= Passage shown =
....

5. Arizona State/Walk Hard: The Dewey Cox Story – Ok, this is cheating since “Walk Hard” was the only movie we actually saw in the theater. Still, I’m going to rank it a hell of a lot higher than anybody else will, and I’ll do the same for the Sun Devils. Good comedies, critically overlooked for years, are finally getting some long overdue recognition. The fact is that it may be the hardest of genres to pull off successfully. But in a year when “Knocked Up” and “Superbad” may steal some critical accolades, Dewey Cox more consistently delivered the one thing any comedy absolutely must do – laughs. Sleep on Arizona State if you want, but this is a team that can make some noise.
6. Stanford/3:10 To Yuma – Both good, solid options with some great personnel (Christian Bale, Russell Crowe, Brook Lopez). Never transcendent yet never disappointing. Not everybody can achieve greatness, but it’s still something to so consistently deliver goodness. Like the New Zealand tourism poster says in Murray’s office, “Don’t Expect Too Much – You’ll Love It”.
7. Oregon/Superbad – We’re going to piss some people off here. It’s now apparent that the Ducks were wildly overrated and will need to do more than just survive the Pac-10 season in order to make the NCAAs. They have neither a ballhandler nor a inside presence, just a bunch of guys who think they’re going to the NBA but would be better off preparing themselves to learn a foreign language and getting their passports in order. It says a hell of lot that the Ducks scheduled a road game against a mediocre small school, Oakland, just so two of their players could play in front of their hometown crowd, and then lost that game. Now “Superbad” is infinitely enjoyable to watch, hilarious, well executed, with pitch perfect comedic timing from nearly everyone involved. I’ll probably buy the DVD. But it’s still a big, dumb, dick comedy and frankly Dewey Cox delivered more laughs. Oregon isn’t bad either, but in this conference they could very, very easily get lost in the shuffle.
8. Cal/Knocked Up – Frankly we could put any of the teams from 5 to 9 in any order and could make a logical argument for each. So we were tempted, granted with the help of a little hometown bias, to pick the Bears higher. Ryan Anderson is one of the most underrated players in the country, a versatile threat from anywhere on the court, and the conference should ready itself for pure scorer Patrick Christopher. But in a deep league with tough perimeter defense, this team will only be as good as its point guard, and right now Jerome Randle continues to handle the ball with the same care that Lenny Small does with rabbits. In other words he’s well intentioned but the results aren’t always great. Or even good. “Knocked Up” is another movie that we liked and will definitely watch again. We just don’t think it’s anywhere near the best comedy, let alone movie, of the year. A parody or sex comedy can get away with a lot, but if you want to pass yourself off as a realistic comedy you better do something like, I don’t know, be realistic. Let’s just say we couldn’t see any earthly reason before we saw the movie why Katherine Heigl would be with Seth Rogen, and the movie did absolutely nothing to make that seem more plausible. I like the movie, I like the Bears, I just think reality should have something to say about both.

....

= Information supplied =
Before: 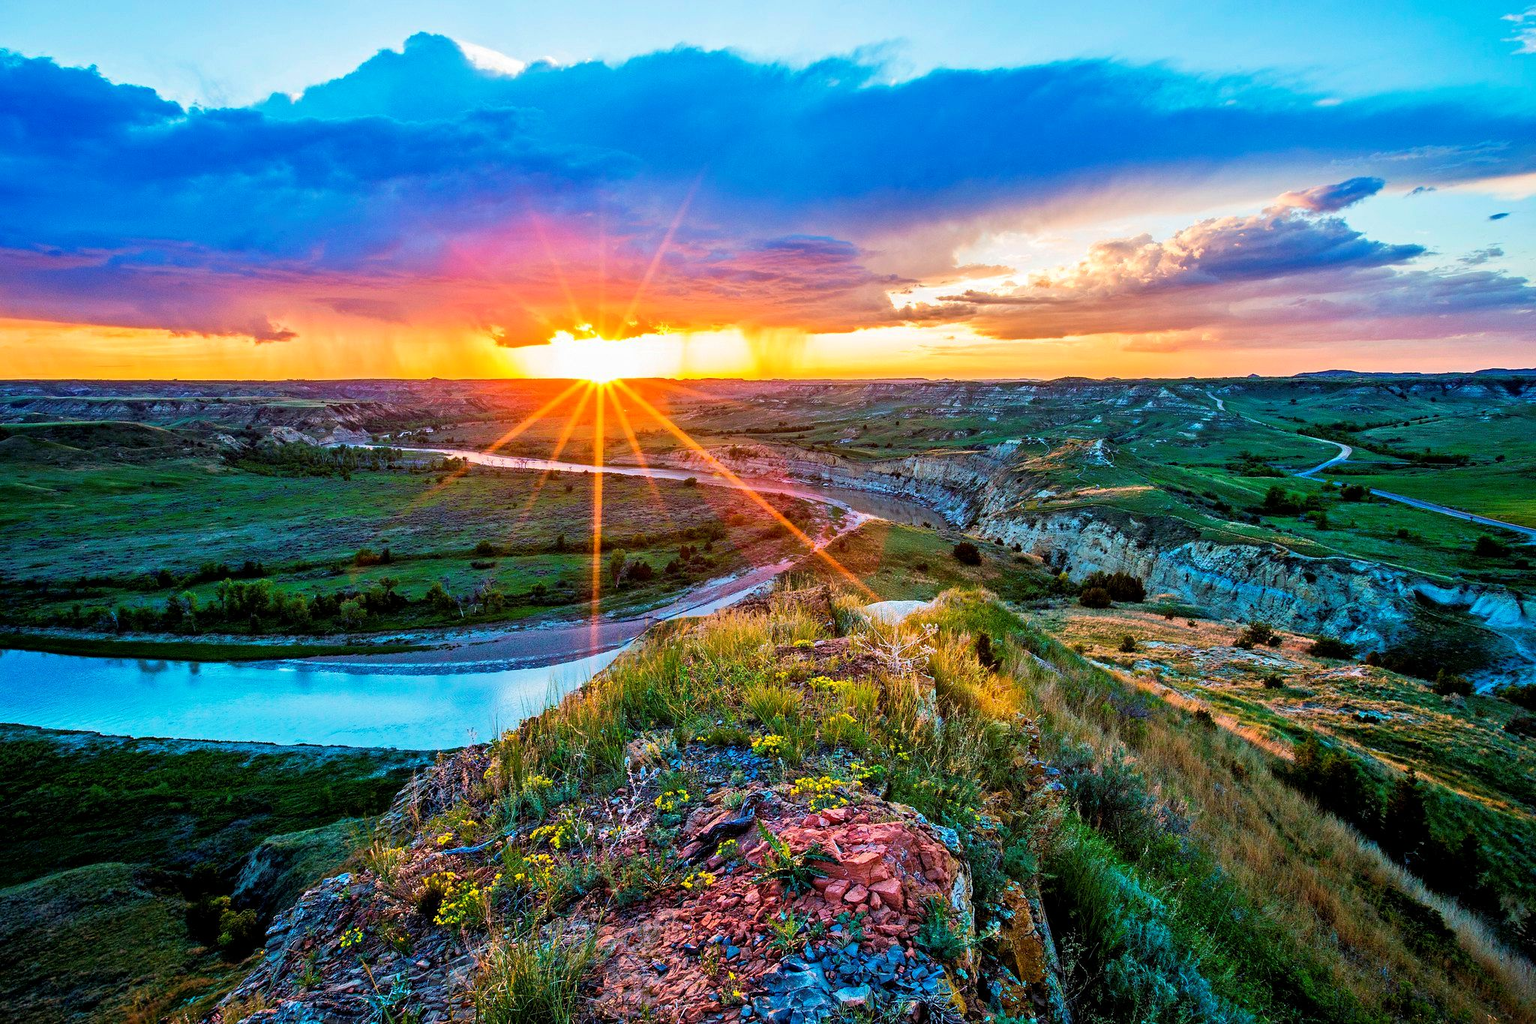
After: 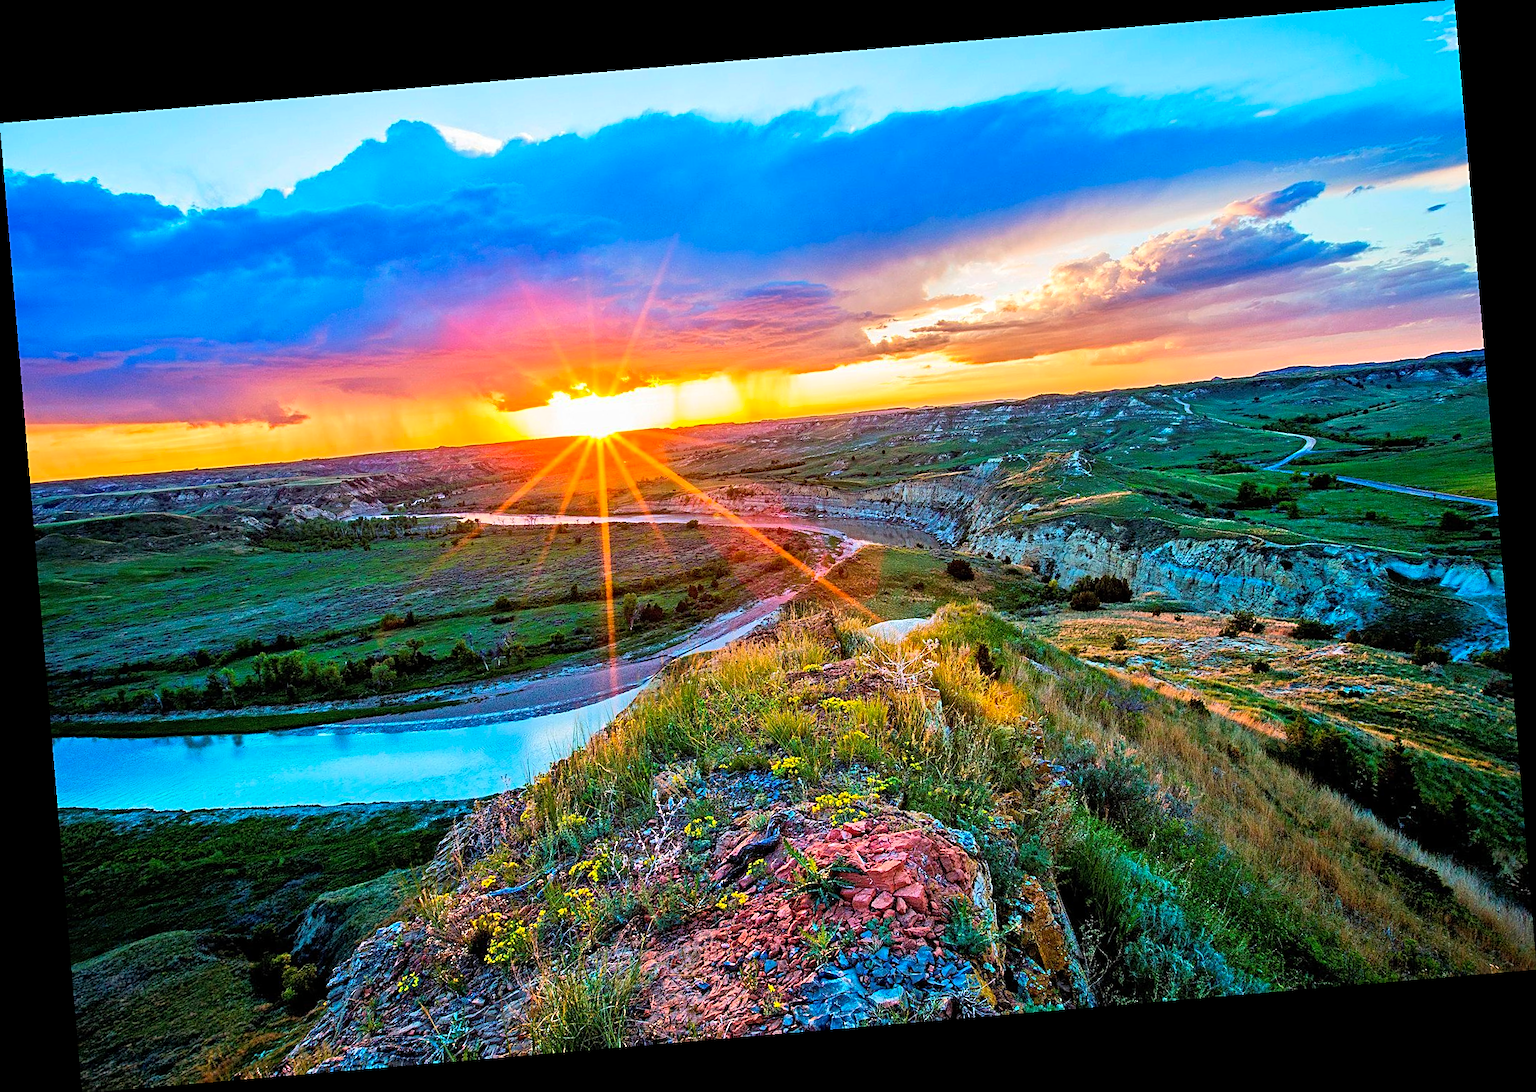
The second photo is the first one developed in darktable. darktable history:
contrast brightness saturation: contrast 0.03, brightness 0.06, saturation 0.13
rotate and perspective: rotation -4.86°, automatic cropping off
sharpen: on, module defaults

....

= Written problem 1 =
Transcribe the passage of the Pac-10 team and film rankings from "5. Arizona State/Walk" up to and including "make some noise.".
= Written problem 2 =
Continue the Pac-10 team and film rankings from the point at which the passage stops.

= Result 1 =
5. Arizona State/Walk Hard: The Dewey Cox Story – Ok, this is cheating since “Walk Hard” was the only movie we actually saw in the theater. Still, I’m going to rank it a hell of a lot higher than anybody else will, and I’ll do the same for the Sun Devils. Good comedies, critically overlooked for years, are finally getting some long overdue recognition. The fact is that it may be the hardest of genres to pull off successfully. But in a year when “Knocked Up” and “Superbad” may steal some critical accolades, Dewey Cox more consistently delivered the one thing any comedy absolutely must do – laughs. Sleep on Arizona State if you want, but this is a team that can make some noise.

= Result 2 =
9. Washington/Eastern Promises – For those who like their sleepers almost dead, this one’s for you. We should be very, very grateful that David Cronenberg is suddenly devoting himself to small, impeccably crafted and efficient movies that you don’t have to smoke copious amounts of pot to enjoy. “Eastern Promises” is not as good as the underrated “History of Violence”, but it’s both very good and very encouraging. You may not know it yet, but there are few directors out there as good as Cronenberg. As for the Huskies, everyone is leaving them for dead, but with Jon Brockman in the middle and Yahoo Serious lookalike Ryan Appleby back from injury, Washington could be much better than you think. But they have a long, long way to go.
10. Oregon State/Redacted – The one movie we didn’t see. Why? Because Brian DePalma blows. I’m sick of not saying it, so there you go and every cinephile and video store geek can suck it for all I care. Brian DePalma is not a great auteur, he is what happens when you’ve had one semester of film school and think that stealing a little bit of Sam Fuller, a little bit of Eisenstein, and a whole lot of Hitchcock will make for great cinema. The other reason I didn’t see it is because I already did. A Brian DePalma movie about a troop of Americans in an unpopular war who rape a native girl? That was called “Casualties of War”, and you know what, except for John C. Reilly and the high comedy that is Michael J. Fox in a lead dramatic role, that sucked too. The Beavers may steal a win or two at home this year, but we don’t need to see them to know they’ll be the conference whipping boy. Unfortunately for Jay John, the coaching search might start by February. So unless you’re a real college basketball junkie, or unless a Brian DePalma marathon is on every other channel, no need to waste two hours of your life watching them.